[WORK TO BE COMPLETED] Would you copy all lines in the data that contain the word "телефон"?

==== EXTRACTED INFORMATION ====

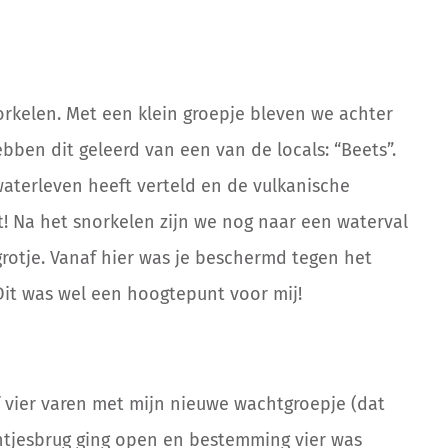
rkelen. Met een klein groepje bleven we achter
bben dit geleerd van een van de locals: “Beets”.
waterleven heeft verteld en de vulkanische
et! Na het snorkelen zijn we nog naar een waterval
grotje. Vanaf hier was je beschermd tegen het
Dit was wel een hoogtepunt voor mij!
 vier varen met mijn nieuwe wachtgroepje (dat
ntjesbrug ging open en bestemming vier was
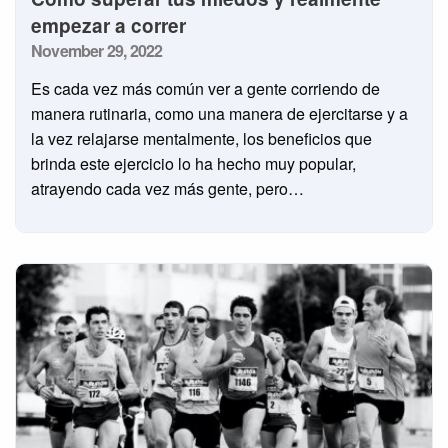
empezar a correr
Posted
November 29, 2022
on
Es cada vez más común ver a gente corriendo de
manera rutinaria, como una manera de ejercitarse y a
la vez relajarse mentalmente, los beneficios que
brinda este ejercicio lo ha hecho muy popular,
atrayendo cada vez más gente, pero…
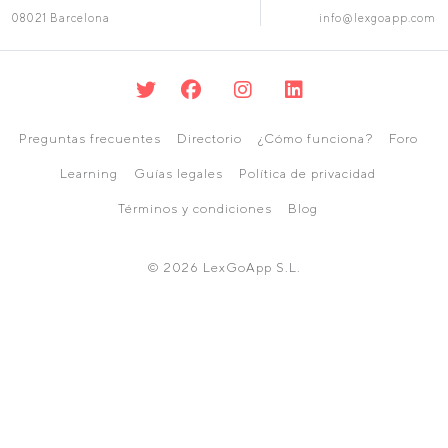
08021 Barcelona
info@lexgoapp.com
Preguntas frecuentes
Directorio
¿Cómo funciona?
Foro
Learning
Guías legales
Política de privacidad
Términos y condiciones
Blog
© 2026 LexGoApp S.L.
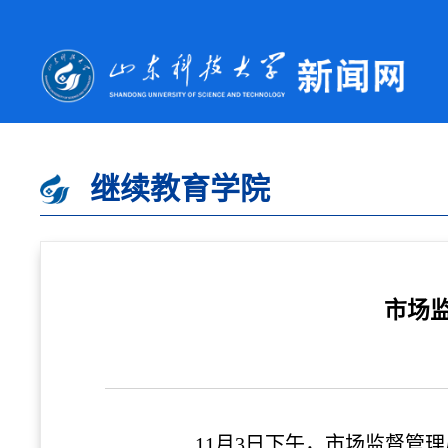
继续教育学院
市场
11月3日下午，市场监督管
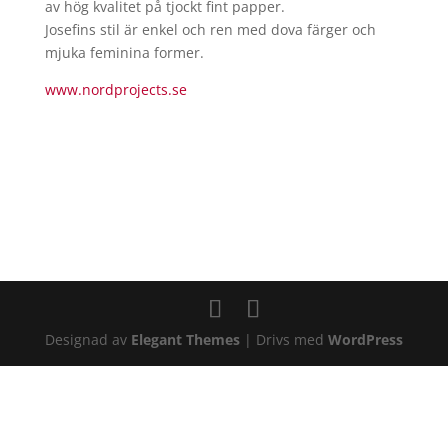
av hög kvalitet på tjockt fint papper.
Josefins stil är enkel och ren med dova färger och
mjuka feminina former.
www.nordprojects.se
Designad av
Elegant Themes
| Drivs med
WordPress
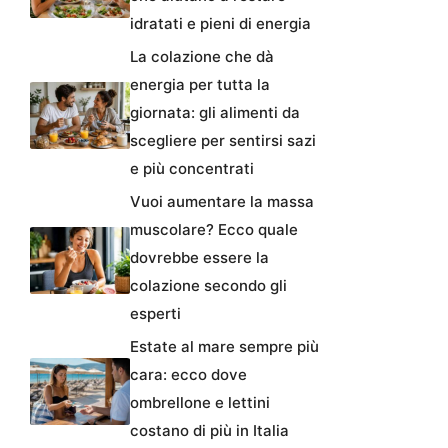
idratati e pieni di energia
La colazione che dà
energia per tutta la
giornata: gli alimenti da
scegliere per sentirsi sazi
e più concentrati
Vuoi aumentare la massa
muscolare? Ecco quale
dovrebbe essere la
colazione secondo gli
esperti
Estate al mare sempre più
cara: ecco dove
ombrellone e lettini
costano di più in Italia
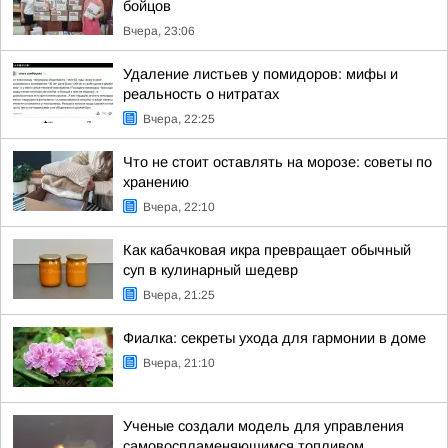
бойцов
Вчера, 23:06
Удаление листьев у помидоров: мифы и
реальность о нитратах
Вчера, 22:25
Что не стоит оставлять на морозе: советы по
хранению
Вчера, 22:10
Как кабачковая икра превращает обычный
суп в кулинарный шедевр
Вчера, 21:25
Фиалка: секреты ухода для гармонии в доме
Вчера, 21:10
Ученые создали модель для управления
самовоспламеняющимся топливом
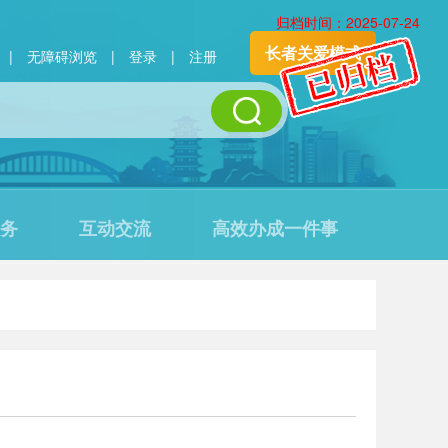
归档时间：2025-07-24
长者关爱模式
|
无障碍浏览
|
登录
|
注册
务
互动交流
高效办成一件事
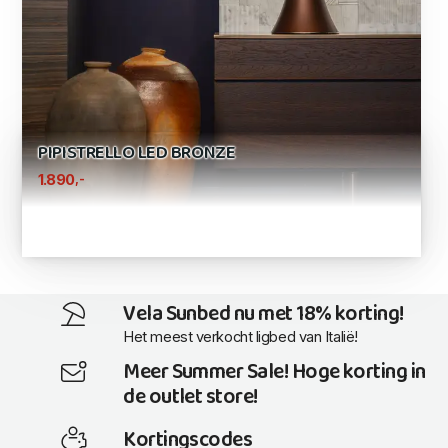
PIPISTRELLO LED BRONZE
,-
1.890
Vela Sunbed nu met 18% korting!
Het meest verkocht ligbed van Italië!
Meer Summer Sale! Hoge korting in
de outlet store!
Kortingscodes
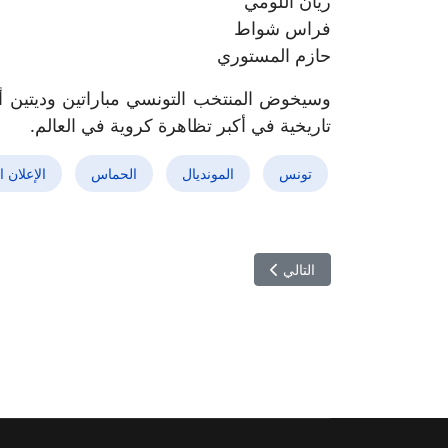
ريان اللومي
فراس شواط
حازم المستوري
وسيخوض المنتخب التونسي مباراتين وديتين أم
تاريخية في أكبر تظاهرة كروية في العالم.
تونس
المونديال
الحماس
الإعلان 
المقال التالي: اليوم الحسم… صبري اللموشي يكشف قائم
التالي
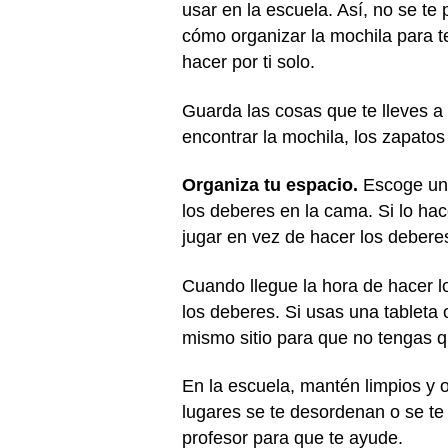
usar en la escuela. Así, no se te
cómo organizar la mochila para te
hacer por ti solo.
Guarda las cosas que te lleves a 
encontrar la mochila, los zapatos
Organiza tu espacio.
Escoge un 
los deberes en la cama. Si lo ha
jugar en vez de hacer los debere
Cuando llegue la hora de hacer l
los deberes. Si usas una tableta
mismo sitio para que no tengas 
En la escuela, mantén limpios y o
lugares se te desordenan o se te 
profesor para que te ayude.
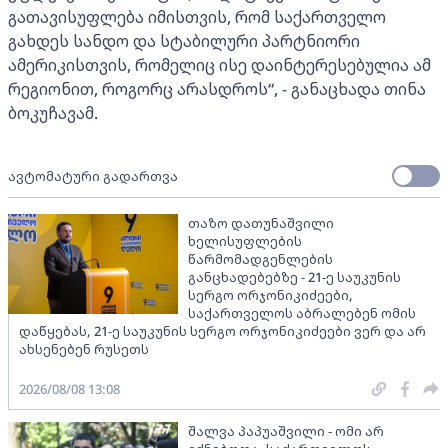
გათავისუფლება იმისთვის, რომ საქართველო
გახდეს სანდო და სტაბილური პარტნიორი
ამერიკისთვის, რომელიც ისე დაინტერესებულია ამ
რეგიონით, როგორც არასდროს“, - განაცხადა თინა
ბოკუჩავამ.
ავტომატური გადართვა
თაზო დათუნაშვილი
ხელისუფლების
წარმომადგენლების
განცხადებებზე - 21-ე საუკუნის
სერგო ორჯონიკიძეები,
საქართველოს აბრალებენ ომის
დაწყებას, 21-ე საუკუნის სერგო ორჯონიკიძეები ვერ და არ
ახსენებენ რუსეთს
2026/08/08 13:08
შალვა პაპუაშვილი - ომი არ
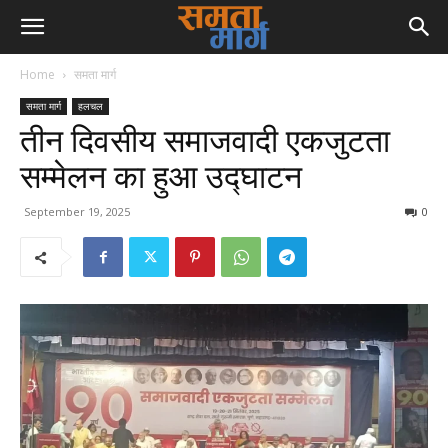
Home
समता मार्ग
समता मार्ग
हलचल
तीन दिवसीय समाजवादी एकजुटता
सम्मेलन का हुआ उद्घाटन
September 19, 2025
0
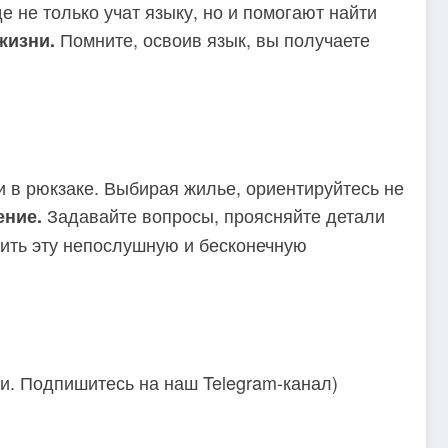
 не только учат языку, но и помогают найти
Помните, освоив язык, вы получаете
жизни.
и в рюкзаке. Выбирая жилье, ориентируйтесь не
Задавайте вопросы, проясняйте детали
ение.
тить эту непослушную и бесконечную
ии. Подпишитесь на наш Telegram-канал)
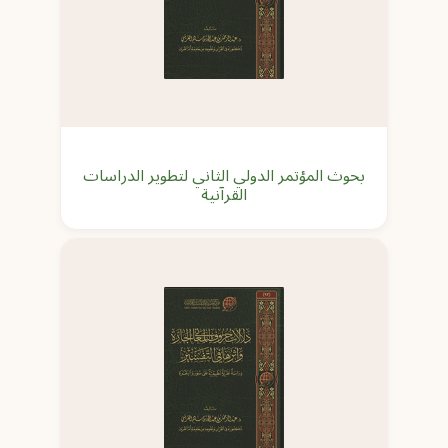
بحوث المؤتمر الدولي الثاني لتطوير الدراسات
القرآنية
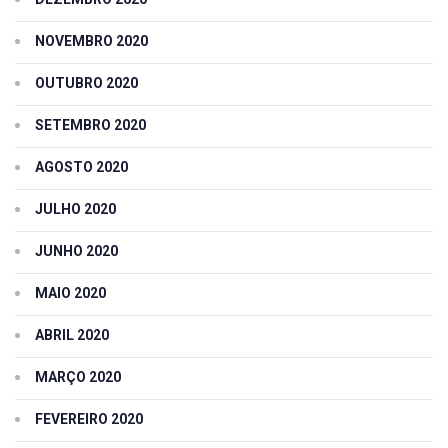
NOVEMBRO 2020
OUTUBRO 2020
SETEMBRO 2020
AGOSTO 2020
JULHO 2020
JUNHO 2020
MAIO 2020
ABRIL 2020
MARÇO 2020
FEVEREIRO 2020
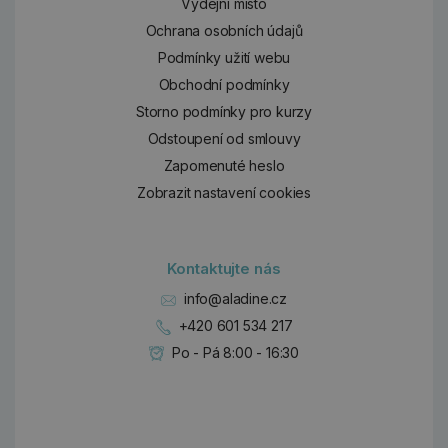
Výdejní místo
Ochrana osobních údajů
Podmínky užití webu
Obchodní podmínky
Storno podmínky pro kurzy
Odstoupení od smlouvy
Zapomenuté heslo
Zobrazit nastavení cookies
Kontaktujte nás
info@aladine.cz
+420 601 534 217
Po - Pá 8:00 - 16:30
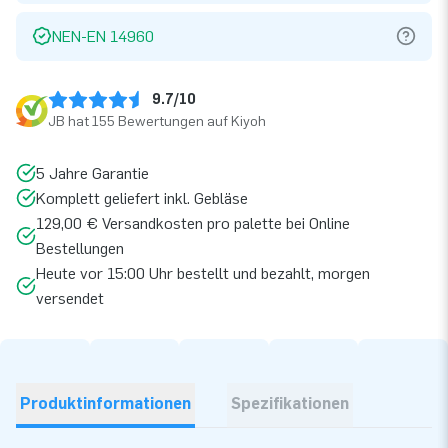
NEN-EN 14960
9.7/10
JB hat 155 Bewertungen auf Kiyoh
5 Jahre Garantie
Komplett geliefert inkl. Gebläse
129,00 € Versandkosten pro palette bei Online
Bestellungen
Heute vor 15:00 Uhr bestellt und bezahlt, morgen
versendet
Produktinformationen
Spezifikationen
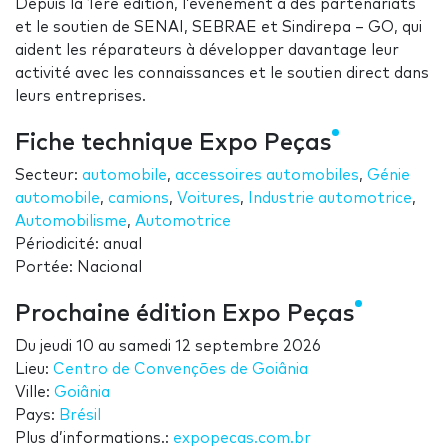
Depuis la 1ère édition, l’événement a des partenariats
et le soutien de SENAI, SEBRAE et Sindirepa – GO, qui
aident les réparateurs à développer davantage leur
activité avec les connaissances et le soutien direct dans
leurs entreprises.
Fiche technique Expo Peças
Secteur:
automobile
,
accessoires automobiles
,
Génie
automobile
,
camions
,
Voitures
,
Industrie automotrice
,
Automobilisme
,
Automotrice
Périodicité: anual
Portée: Nacional
Prochaine édition Expo Peças
Du
jeudi 10
au
samedi 12 septembre 2026
Lieu:
Centro de Convenções de Goiânia
Ville:
Goiânia
Pays:
Brésil
Plus d’informations.:
expopecas.com.br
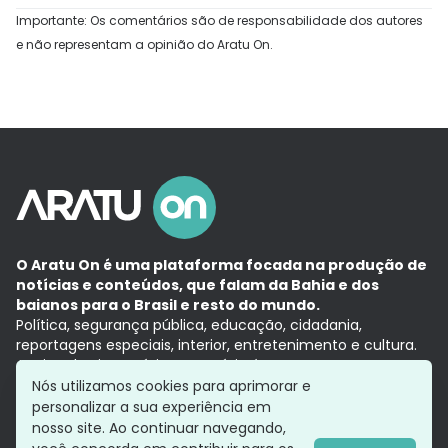
Importante: Os comentários são de responsabilidade dos autores
e não representam a opinião do Aratu On.
O Aratu On é uma plataforma focada na produção de
notícias e conteúdos, que falam da Bahia e dos
baianos para o Brasil e resto do mundo.
Política, segurança pública, educação, cidadania,
reportagens especiais, interior, entretenimento e cultura.
Aqui, tudo vira notícia e a notícia é no tempo presente,
com a credibilidade do
Grupo Aratu.
Nós utilizamos cookies para aprimorar e
Grupo Aratu
Política de privacidade
Anuncie conosco
personalizar a sua experiência em
nosso site. Ao continuar navegando,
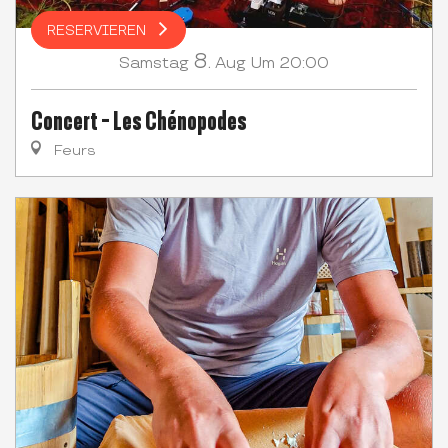
RESERVIEREN
8.
Samstag
Aug
Um 20:00
Concert - Les Chénopodes
Feurs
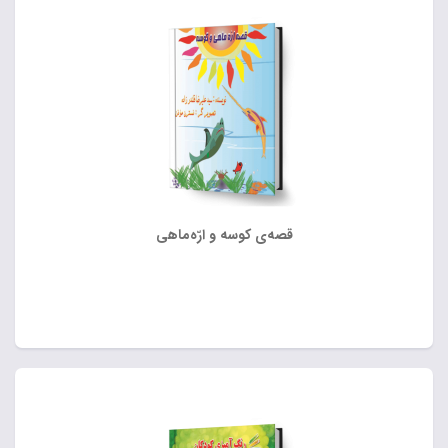
قصه‌ی کوسه و ارّه‌ماهی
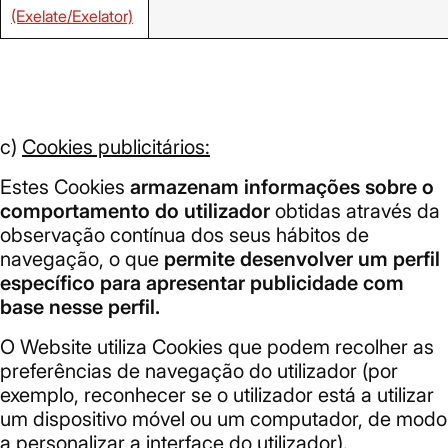
(Exelate/Exelator)
c)
Cookies publicitários:
Estes Cookies
armazenam informações sobre o
comportamento do utilizador
obtidas através da
observação contínua dos seus hábitos de
navegação, o que
permite desenvolver um perfil
específico para apresentar publicidade com
base nesse perfil.
O Website utiliza Cookies que podem recolher as
preferências de navegação do utilizador (por
exemplo, reconhecer se o utilizador está a utilizar
um dispositivo móvel ou um computador, de modo
a personalizar a interface do utilizador).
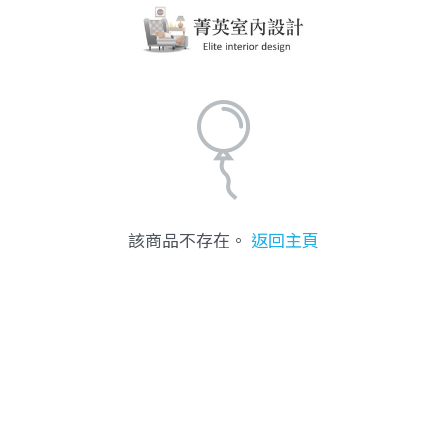
該商品不存在。
返回主頁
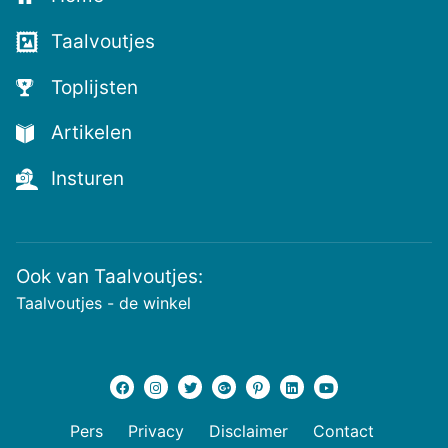
voor
de
Taalvoutjes
nieuwste
voutjes
Toplijsten
en
de
Artikelen
voutste
nieuwtjes!
Insturen
Ook van Taalvoutjes:
Taalvoutjes - de winkel
Pers
Privacy
Disclaimer
Contact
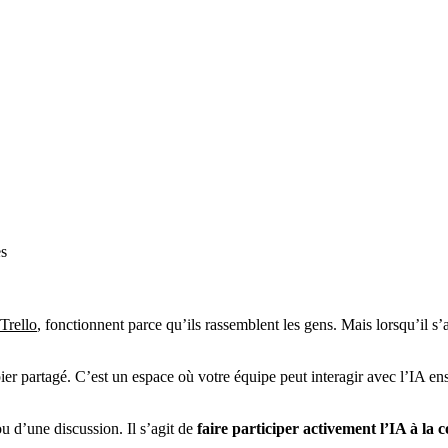
es
Trello
, fonctionnent parce qu’ils rassemblent les gens. Mais lorsqu’il s’
er partagé. C’est un espace où votre équipe peut interagir avec l’IA en
u d’une discussion. Il s’agit de
faire participer activement l’IA à la 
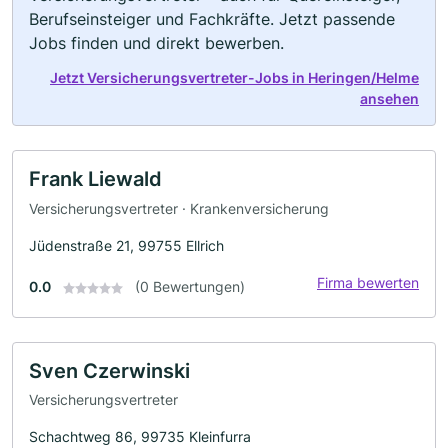
Berufseinsteiger und Fachkräfte. Jetzt passende
Jobs finden und direkt bewerben.
Jetzt Versicherungsvertreter-Jobs in Heringen/Helme
ansehen
Frank Liewald
Versicherungsvertreter · Krankenversicherung
Jüdenstraße 21, 99755 Ellrich
Firma bewerten
0.0
(0 Bewertungen)
Sven Czerwinski
Versicherungsvertreter
Schachtweg 86, 99735 Kleinfurra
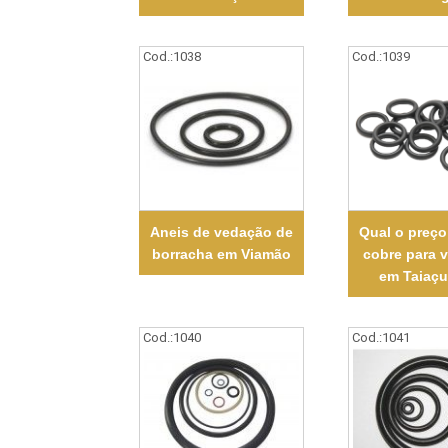
Cod.:
1038
Cod.:
1039
Aneis de vedação de
Qual o preço
borracha em Viamão
cobre para 
em Taiaç
Cod.:
1040
Cod.:
1041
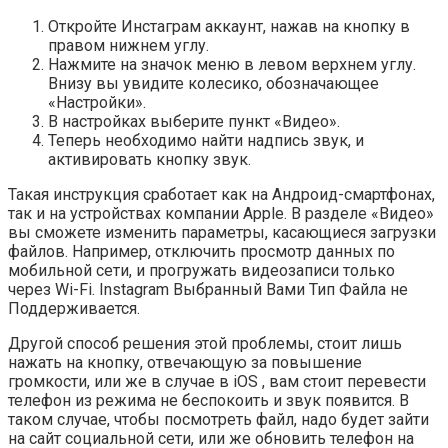
Откройте Инстаграм аккаунт, нажав на кнопку в
правом нижнем углу.
Нажмите на значок меню в левом верхнем углу.
Внизу вы увидите колесико, обозначающее
«Настройки».
В настройках выберите пункт «Видео».
Теперь необходимо найти надпись звук, и
активировать кнопку звук.
Такая инструкция сработает как на Андроид-смартфонах,
так и на устройствах компании Apple. В разделе «Видео»
вы сможете изменить параметры, касающиеся загрузки
файлов. Например, отключить просмотр данных по
мобильной сети, и прогружать видеозаписи только
через Wi-Fi. Instagram Выбранный Вами Тип Файла не
Поддерживается.
Другой способ решения этой проблемы, стоит лишь
нажать на кнопку, отвечающую за повышение
громкости, или же в случае в iOS , вам стоит перевести
телефон из режима не беспокоить и звук появится. В
таком случае, чтобы посмотреть файл, надо будет зайти
на сайт социальной сети, или же обновить телефон на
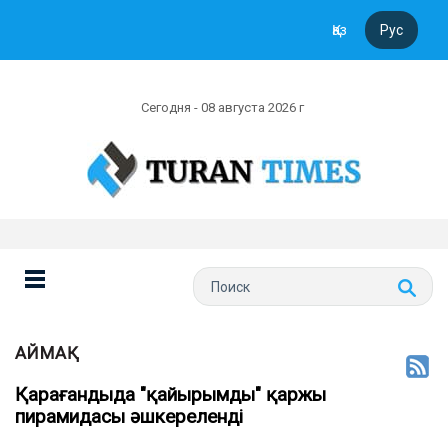
Қаз
Рус
Сегодня - 08 августа 2026 г
АЙМАҚ
Қарағандыда "қайырымды" қаржы
пирамидасы әшкереленді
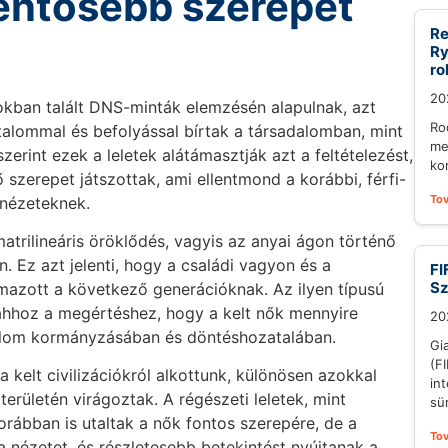
elentősebb szerepet
Re
Ry
ro
20
rokban talált DNS-minták elemzésén alapulnak, azt
Ro
talommal és befolyással bírtak a társadalomban, mint
me
erint ezek a leletek alátámasztják azt a feltételezést,
ko
szerepet játszottak, ami ellentmond a korábbi, férfi-
To
 nézeteknek.
atrilineáris öröklődés, vagyis az anyai ágon történő
 Ez azt jelenti, hogy a családi vagyon és a
FI
S
mazott a következő generációknak. Az ilyen típusú
 ahhoz a megértéshez, hogy a kelt nők mennyire
20
dalom kormányzásában és döntéshozatalában.
Gi
(F
 a kelt civilizációkról alkottunk, különösen azokkal
in
erületén virágoztak. A régészeti leletek, mint
sü
orábban is utaltak a nők fontos szerepére, de a
To
a nézetet, és részletesebb betekintést nyújtanak a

====

[RESULT]
телефон из режима не беспокоить и звук появится. В
на сайт социальной сети, или же обновить телефон на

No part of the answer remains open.